Le tintement de la cage en métal me réveilla de mes pensées. Je sortis la tête haute, et toquai à la porte du patron. J'entrai après son autorisation. Je lui remis les papiers et allai repartir, mais il m'interrompit.

« Alicia, attendez. J'aimerais vous parler, » déclara-t-il, sérieux.

Je m'installai sur une chaise et attendis qu'il continue, curieuse de savoir ce qu'il allait me dire.

« Vous avez été une très bonne assistante jusqu'à maintenant. Vous êtes toujours très ponctuelle et ordonnée. Mais dans certains dossiers que vous m'avez remis, j'ai pu voir des fautes que vous ne feriez pas normalement. Et, vous avez l'air assez... vous êtes souvent la tête dans les étoiles. Alors je voudrais vous demander, est-ce que tout va bien ? Avec votre mari ?

– Je suis désolée. Vous êtes sûr qu'il y a des fautes ? » m'exclamai-je, abasourdie.

Il me tendit les papiers et je vis toutes mes erreurs. Je restai choquée.

« Je suis confuse. Je n'avais pas vu que... Je suis extrêmement désolée, Monsieur.

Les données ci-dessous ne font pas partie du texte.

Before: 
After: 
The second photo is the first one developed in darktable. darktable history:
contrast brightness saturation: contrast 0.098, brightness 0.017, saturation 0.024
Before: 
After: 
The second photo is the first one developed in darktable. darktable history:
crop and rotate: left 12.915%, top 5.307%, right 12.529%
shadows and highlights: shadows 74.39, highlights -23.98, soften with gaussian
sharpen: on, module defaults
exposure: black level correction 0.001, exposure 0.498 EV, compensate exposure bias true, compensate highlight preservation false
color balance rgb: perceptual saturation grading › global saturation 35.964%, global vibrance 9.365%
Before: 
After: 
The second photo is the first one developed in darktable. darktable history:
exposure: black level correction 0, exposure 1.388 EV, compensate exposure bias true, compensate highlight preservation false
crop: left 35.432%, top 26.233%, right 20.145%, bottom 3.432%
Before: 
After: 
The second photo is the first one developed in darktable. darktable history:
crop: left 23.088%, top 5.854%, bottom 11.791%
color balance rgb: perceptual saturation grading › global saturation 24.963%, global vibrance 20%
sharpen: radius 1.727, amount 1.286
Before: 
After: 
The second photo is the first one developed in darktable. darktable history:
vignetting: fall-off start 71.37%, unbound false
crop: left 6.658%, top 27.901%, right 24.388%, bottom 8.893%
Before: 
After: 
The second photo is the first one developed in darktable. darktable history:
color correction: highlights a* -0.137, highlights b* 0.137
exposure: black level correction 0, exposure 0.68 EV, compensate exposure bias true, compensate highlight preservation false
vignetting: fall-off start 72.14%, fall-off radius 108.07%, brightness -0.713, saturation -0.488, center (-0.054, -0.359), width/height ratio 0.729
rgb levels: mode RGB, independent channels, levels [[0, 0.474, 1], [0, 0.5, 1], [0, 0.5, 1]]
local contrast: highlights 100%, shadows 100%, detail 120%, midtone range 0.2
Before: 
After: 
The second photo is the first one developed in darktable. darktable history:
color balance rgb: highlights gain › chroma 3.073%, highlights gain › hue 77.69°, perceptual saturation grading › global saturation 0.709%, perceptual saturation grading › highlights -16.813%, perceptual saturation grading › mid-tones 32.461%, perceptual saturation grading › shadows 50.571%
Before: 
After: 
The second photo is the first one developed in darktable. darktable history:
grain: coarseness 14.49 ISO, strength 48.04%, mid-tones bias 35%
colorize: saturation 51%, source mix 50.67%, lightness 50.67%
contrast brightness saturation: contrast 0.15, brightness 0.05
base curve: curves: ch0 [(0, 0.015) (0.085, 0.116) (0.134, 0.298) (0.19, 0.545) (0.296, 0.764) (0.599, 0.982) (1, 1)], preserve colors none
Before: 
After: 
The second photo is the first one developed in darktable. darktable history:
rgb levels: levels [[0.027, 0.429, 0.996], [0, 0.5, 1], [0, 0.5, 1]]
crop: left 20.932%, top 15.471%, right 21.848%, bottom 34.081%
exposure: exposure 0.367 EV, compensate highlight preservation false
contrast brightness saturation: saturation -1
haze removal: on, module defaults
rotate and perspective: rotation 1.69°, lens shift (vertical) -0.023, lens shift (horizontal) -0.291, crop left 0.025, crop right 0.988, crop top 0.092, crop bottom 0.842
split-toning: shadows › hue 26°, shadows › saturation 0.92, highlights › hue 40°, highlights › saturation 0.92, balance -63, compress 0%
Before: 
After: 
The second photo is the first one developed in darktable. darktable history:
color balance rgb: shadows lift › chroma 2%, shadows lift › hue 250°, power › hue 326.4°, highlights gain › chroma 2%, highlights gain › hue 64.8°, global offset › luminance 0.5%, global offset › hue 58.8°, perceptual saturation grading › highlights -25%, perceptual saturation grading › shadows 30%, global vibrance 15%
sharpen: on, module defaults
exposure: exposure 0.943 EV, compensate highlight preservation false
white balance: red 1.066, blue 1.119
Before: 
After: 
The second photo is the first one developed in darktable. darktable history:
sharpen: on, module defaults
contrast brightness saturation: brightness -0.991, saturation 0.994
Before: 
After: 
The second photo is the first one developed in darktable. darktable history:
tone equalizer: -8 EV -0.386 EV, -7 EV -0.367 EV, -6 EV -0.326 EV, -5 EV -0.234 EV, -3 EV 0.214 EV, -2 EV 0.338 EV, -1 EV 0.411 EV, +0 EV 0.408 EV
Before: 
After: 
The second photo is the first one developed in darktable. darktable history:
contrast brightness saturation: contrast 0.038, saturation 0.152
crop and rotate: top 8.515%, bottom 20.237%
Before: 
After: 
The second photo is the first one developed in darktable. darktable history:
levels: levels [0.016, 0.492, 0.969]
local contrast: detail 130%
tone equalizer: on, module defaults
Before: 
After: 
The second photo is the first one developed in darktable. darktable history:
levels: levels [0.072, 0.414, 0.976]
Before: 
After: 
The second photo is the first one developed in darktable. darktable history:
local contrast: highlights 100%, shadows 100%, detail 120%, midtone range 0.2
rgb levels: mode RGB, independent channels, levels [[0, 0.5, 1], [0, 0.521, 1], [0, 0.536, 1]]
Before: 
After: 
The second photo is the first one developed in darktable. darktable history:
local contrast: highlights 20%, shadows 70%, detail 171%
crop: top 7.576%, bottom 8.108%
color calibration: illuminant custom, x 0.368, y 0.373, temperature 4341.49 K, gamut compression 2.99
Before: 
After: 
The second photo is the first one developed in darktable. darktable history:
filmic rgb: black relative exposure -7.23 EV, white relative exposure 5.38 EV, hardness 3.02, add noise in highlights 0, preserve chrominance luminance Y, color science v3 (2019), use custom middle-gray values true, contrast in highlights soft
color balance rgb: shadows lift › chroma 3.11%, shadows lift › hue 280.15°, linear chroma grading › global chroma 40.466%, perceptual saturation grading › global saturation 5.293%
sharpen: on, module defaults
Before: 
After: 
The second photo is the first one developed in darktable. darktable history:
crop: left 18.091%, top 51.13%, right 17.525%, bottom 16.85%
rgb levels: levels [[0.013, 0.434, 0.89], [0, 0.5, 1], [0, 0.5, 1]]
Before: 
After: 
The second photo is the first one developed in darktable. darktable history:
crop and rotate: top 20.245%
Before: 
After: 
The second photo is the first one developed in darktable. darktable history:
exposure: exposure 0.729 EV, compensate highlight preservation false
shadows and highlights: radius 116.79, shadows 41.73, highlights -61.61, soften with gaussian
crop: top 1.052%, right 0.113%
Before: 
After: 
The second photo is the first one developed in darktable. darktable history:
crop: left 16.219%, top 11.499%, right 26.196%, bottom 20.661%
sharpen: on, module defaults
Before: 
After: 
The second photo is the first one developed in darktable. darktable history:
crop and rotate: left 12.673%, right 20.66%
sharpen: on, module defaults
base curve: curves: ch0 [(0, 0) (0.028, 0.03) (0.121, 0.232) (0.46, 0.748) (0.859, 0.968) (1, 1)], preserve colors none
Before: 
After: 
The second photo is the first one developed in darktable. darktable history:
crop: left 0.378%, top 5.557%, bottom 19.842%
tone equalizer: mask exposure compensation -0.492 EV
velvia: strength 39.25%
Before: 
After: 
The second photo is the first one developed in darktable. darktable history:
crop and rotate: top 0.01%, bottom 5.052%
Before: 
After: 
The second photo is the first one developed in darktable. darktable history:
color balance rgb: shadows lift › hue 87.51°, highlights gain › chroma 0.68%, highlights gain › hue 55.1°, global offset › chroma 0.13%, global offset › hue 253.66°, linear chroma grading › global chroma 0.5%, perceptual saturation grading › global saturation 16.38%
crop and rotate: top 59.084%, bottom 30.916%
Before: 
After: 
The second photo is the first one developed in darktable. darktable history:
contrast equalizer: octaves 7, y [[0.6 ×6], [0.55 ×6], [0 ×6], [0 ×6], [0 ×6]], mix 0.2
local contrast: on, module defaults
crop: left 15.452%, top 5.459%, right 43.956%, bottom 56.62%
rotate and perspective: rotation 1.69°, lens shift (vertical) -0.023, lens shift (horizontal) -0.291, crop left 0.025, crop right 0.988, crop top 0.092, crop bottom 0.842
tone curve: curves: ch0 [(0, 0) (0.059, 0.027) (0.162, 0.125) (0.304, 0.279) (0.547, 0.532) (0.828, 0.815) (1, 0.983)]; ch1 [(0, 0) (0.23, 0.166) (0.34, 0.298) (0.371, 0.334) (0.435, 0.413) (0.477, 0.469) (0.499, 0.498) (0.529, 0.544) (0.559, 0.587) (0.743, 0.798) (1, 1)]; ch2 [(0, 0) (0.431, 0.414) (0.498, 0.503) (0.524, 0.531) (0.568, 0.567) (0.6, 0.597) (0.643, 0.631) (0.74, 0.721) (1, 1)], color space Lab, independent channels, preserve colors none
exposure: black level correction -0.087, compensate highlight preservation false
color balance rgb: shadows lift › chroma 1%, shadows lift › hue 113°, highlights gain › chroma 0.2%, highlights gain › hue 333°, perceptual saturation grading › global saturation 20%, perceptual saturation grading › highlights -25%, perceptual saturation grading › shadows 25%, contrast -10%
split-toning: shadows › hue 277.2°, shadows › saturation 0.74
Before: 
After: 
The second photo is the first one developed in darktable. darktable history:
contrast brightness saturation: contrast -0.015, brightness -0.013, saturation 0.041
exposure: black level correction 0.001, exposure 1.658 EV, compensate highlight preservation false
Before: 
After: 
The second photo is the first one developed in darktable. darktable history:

Je secouai la tête, ne pouvant pas croire mes yeux.

– Alicia.

– Oui, dis-je en relevant la tête tandis qu'il me regardait avec des yeux perçants.

– Vous n'avez pas répondu à ma question. Je sais qu'elle est assez personnelle, mais cela nuit clairement à votre travail. Alors avez-vous des problèmes avec votre mari ?

– Je... Non. Tout va bien, bafouillai-je en fixant mes mains.

– S'il-vous-plaît, Alicia. Regardez-moi. »

Je levai mon visage de manière assez crispé.

« Tout va bien, » énonçai-je clairement, mais ce n'était pas la vérité.

Et, je pensai qu'il le voyait aussi. Je plaquai un faux sourire sur mes lèvres et m'excusai une nouvelle fois avant de me lever et de sortir de son bureau.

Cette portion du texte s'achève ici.